From longest wavelength / lowest frequency to shortest wavelength / highest frequency:
Radio → Microwave → Infrared → Visible → UV → X-ray → Gamma
| Wave | Wavelength range | Key uses |
|---|---|---|
| Radio | > 0.1 m | TV/radio broadcasting, MRI |
| Microwave | 1 mm – 0.1 m | Cooking food, satellite communication, radar |
| Infrared (IR) | 700 nm – 1 mm | Thermal imaging, remote controls, optical fibres |
| Visible | 400–700 nm | Human vision, photography |
| Ultraviolet (UV) | 10–400 nm | Sterilisation, fluorescence, sun tanning/damage |
| X-ray | 0.01–10 nm | Medical imaging (bones), airport security |
| Gamma (γ) | < 0.01 nm | Killing cancer cells (radiotherapy), sterilisation of medical equipment |
Higher frequency → higher energy → more ionising → more dangerous to biological tissue.
Refraction and Refractive Index
When light crosses a boundary between media, its speed changes → wavelength changes → direction changes (unless normal incidence).

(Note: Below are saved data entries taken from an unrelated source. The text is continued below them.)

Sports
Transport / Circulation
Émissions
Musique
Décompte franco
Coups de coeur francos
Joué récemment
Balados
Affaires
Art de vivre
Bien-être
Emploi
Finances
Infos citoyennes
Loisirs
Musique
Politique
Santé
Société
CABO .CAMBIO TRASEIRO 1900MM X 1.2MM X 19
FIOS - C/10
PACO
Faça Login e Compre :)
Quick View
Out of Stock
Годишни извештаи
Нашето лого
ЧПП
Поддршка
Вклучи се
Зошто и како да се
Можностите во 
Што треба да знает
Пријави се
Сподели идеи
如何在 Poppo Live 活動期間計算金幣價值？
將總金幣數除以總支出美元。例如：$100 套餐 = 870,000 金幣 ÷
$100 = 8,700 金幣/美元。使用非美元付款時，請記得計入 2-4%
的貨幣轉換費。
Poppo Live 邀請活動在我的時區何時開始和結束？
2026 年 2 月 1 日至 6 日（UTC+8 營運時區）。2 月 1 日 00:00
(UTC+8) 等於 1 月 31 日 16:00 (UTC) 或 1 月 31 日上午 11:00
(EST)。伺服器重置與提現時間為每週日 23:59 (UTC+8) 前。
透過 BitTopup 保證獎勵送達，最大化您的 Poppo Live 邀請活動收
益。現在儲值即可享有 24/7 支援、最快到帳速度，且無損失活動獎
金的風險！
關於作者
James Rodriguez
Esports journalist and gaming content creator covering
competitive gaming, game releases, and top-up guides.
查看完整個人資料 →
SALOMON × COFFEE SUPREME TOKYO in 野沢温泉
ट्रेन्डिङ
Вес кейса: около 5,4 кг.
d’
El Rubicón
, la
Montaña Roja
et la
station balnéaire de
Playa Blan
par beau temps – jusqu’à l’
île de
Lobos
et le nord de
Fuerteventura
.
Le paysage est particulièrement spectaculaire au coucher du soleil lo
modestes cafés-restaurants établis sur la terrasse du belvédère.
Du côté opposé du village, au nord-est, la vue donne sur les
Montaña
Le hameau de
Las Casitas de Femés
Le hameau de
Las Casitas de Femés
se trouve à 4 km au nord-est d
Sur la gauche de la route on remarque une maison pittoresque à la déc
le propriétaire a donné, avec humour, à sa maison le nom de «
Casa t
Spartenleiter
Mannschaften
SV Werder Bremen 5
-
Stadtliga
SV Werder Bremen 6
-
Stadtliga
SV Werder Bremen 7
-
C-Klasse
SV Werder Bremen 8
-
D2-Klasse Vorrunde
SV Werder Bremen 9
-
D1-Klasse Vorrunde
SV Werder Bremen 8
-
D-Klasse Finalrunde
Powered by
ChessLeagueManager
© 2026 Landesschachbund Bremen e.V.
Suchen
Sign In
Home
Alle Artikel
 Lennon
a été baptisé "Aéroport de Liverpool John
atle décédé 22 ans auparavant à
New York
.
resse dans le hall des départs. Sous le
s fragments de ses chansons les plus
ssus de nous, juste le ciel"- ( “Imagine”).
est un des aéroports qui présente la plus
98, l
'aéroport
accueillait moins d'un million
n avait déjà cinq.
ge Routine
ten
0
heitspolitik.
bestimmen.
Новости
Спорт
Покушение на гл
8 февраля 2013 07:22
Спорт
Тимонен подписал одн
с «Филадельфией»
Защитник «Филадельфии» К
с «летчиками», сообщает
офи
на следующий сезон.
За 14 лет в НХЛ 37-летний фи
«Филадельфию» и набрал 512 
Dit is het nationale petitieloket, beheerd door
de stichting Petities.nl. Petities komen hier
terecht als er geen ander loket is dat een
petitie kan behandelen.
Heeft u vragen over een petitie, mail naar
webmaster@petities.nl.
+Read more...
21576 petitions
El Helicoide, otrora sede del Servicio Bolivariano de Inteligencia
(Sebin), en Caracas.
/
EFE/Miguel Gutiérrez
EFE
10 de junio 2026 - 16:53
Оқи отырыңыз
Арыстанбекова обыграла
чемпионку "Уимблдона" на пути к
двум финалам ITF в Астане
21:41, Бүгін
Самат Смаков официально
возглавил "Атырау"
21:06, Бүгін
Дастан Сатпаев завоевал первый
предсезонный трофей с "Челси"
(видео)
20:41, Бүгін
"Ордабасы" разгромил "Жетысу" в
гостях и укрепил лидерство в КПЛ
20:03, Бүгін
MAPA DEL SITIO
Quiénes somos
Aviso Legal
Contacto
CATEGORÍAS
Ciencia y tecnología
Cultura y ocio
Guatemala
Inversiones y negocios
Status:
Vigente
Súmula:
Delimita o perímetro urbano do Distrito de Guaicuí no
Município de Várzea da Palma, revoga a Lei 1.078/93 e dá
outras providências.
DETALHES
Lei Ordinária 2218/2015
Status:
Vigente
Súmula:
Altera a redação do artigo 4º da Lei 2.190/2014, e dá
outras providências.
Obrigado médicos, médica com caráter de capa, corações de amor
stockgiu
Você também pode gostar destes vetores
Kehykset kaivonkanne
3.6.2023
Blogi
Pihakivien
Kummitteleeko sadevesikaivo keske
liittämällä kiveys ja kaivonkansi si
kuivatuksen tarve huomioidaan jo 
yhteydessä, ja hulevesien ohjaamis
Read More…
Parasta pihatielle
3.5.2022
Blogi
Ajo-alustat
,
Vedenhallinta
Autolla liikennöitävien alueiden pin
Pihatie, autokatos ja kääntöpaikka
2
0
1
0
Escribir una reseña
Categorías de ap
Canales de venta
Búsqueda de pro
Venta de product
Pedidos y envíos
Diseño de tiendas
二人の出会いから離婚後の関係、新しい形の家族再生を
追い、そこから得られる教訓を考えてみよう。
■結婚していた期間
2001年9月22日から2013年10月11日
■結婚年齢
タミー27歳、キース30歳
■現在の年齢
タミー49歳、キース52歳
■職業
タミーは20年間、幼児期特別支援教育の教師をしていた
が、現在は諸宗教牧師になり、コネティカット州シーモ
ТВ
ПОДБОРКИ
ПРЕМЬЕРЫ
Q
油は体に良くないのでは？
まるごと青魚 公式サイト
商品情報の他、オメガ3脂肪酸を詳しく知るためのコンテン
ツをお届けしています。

Snell's Law: n₁ sin θ₁ = n₂ sin θ₂
For air (n₁ ≈ 1) entering glass (n₂ = n): sin i / sin r = n
Refractive index: n = sin(angle of incidence) / sin(angle of refraction) = c / v (speed in medium)
Glass: n ≈ 1.5; water: n ≈ 1.33; air: n ≈ 1.0.
Total internal reflection (TIR): occurs when light travels from a denser to less dense medium at an angle greater than the critical angle C: sin C = 1/n
TIR is used in optical fibres (communications, medical endoscopes) and diamond cutting.
Lenses
Converging (convex) lens: brings parallel rays to a focus at the focal point (F). Used in cameras, magnifying glasses, eye corrections for long sight.
Diverging (concave) lens: spreads parallel rays so they appear to diverge from a virtual focal point. Used in correction of short sight.
Ray diagrams — three principal rays for a convex lens:
- Ray parallel to principal axis → refracts through focal point F.
- Ray through the optical centre → travels straight (undeviated).
- Ray through the near focal point → refracts parallel to principal axis.
Image properties: Real/virtual, upright/inverted, magnified/diminished — determined by object distance relative to F.
Core Practical 5 — Investigating refraction of light
Equipment: glass block (rectangular or semicircular), ray box, protractor, ruler, paper.
Method:
- Place the glass block on paper. Draw round it.
- Direct a light ray (single slit) at the flat face at various angles of incidence (20°–70°).
- Mark the incident and refracted rays. Measure angles from the normal.
- Calculate n = sin i / sin r for each angle. Average the values.
Key safety: ray boxes get hot — do not touch the glass envelope.
Edexcel examiner tip: A graph of sin i (y-axis) vs sin r (x-axis) should be a straight line through the origin; the gradient = n.